2
Wack
5y

How to use git rebase when working with master and staging branch?

It might be a stupid question, but I really like the idea of creating a feature branch, work on it, if there are multiple commits squash them, rebase in top of master and then create a pull request from that branch to master.
It keeps the gut log pretty clean.

However, how would you do this, when not only working with a master branch but a staging/testing too?
Would you just rebase onto staging, merge to staging and when everything is fine, rebase onto master and merge again? Is there a netter way?

Comments
  • 3
    Rebasing a long-lived branch sounds like a bad idea. As long as you don't have hotfixes on master you can fast-forward. When FFs are not possible I'd probably settle on merges.
  • 0
    Where is the feature branch getting from originally? Usually as a rule of thumb I merge each branch to where it came from.
  • 2
    That way I can really feel like a git nazi. It's like being racist but with code
  • 0
    I guess you could simply use what you described for master, but on staging, and then fast-forward master to staging whenever the conditions for that are met.
  • 3
    I'm still a bit unsure of rebasing but I was doing some reading up on Git the other day and there was one bit of advice that stuck with me. Rebasing is fine for your own branches, but stick to good ol' merge for shared branches (like master, develop, staging etc.) where multiple people have work merged in to the same branch.

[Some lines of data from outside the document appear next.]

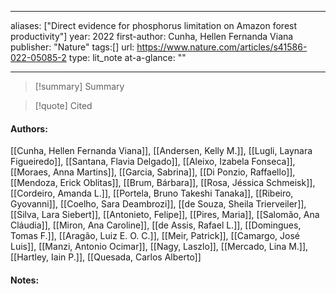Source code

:   
---
aliases: ["Direct evidence for phosphorus limitation on Amazon forest productivity"] 
year: 2022 
first-author: Cunha, Hellen Fernanda Viana
publisher: "Nature" 
tags:[]
url: https://www.nature.com/articles/s41586-022-05085-2 
type: lit_note
at-a-glance: ""

--- 



>[!summary] Summary

>[!quote] Cited
#### Authors:
[[Cunha, Hellen Fernanda Viana]], [[Andersen, Kelly M.]], [[Lugli, Laynara Figueiredo]], [[Santana, Flavia Delgado]], [[Aleixo, Izabela Fonseca]], [[Moraes, Anna Martins]], [[Garcia, Sabrina]], [[Di Ponzio, Raffaello]], [[Mendoza, Erick Oblitas]], [[Brum, Bárbara]], [[Rosa, Jéssica Schmeisk]], [[Cordeiro, Amanda L.]], [[Portela, Bruno Takeshi Tanaka]], [[Ribeiro, Gyovanni]], [[Coelho, Sara Deambrozi]], [[de Souza, Sheila Trierveiler]], [[Silva, Lara Siebert]], [[Antonieto, Felipe]], [[Pires, Maria]], [[Salomão, Ana Cláudia]], [[Miron, Ana Caroline]], [[de Assis, Rafael L.]], [[Domingues, Tomas F.]], [[Aragão, Luiz E. O. C.]], [[Meir, Patrick]], [[Camargo, José Luis]], [[Manzi, Antonio Ocimar]], [[Nagy, Laszlo]], [[Mercado, Lina M.]], [[Hartley, Iain P.]], [[Quesada, Carlos Alberto]]

#### Notes:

    But that's just me. 💁‍♀️
  • 1
    I think reading depends how your team works together. I really like rebasing because it keeps your history nice and clean (not littered with loads of horrible merge commits) but the caveat is that you need to be careful if multiple people are working on it. As a general rule of thumb, I'll only rebase as the final step before merging to minimise any confusion.

    I don't like squashing though - you end up losing the entire history of that feature.

    As for branching, everything comes from and goes into master, and we can then control which environment that goes to. Not seen this way of doing it before, but it's actually quite nice.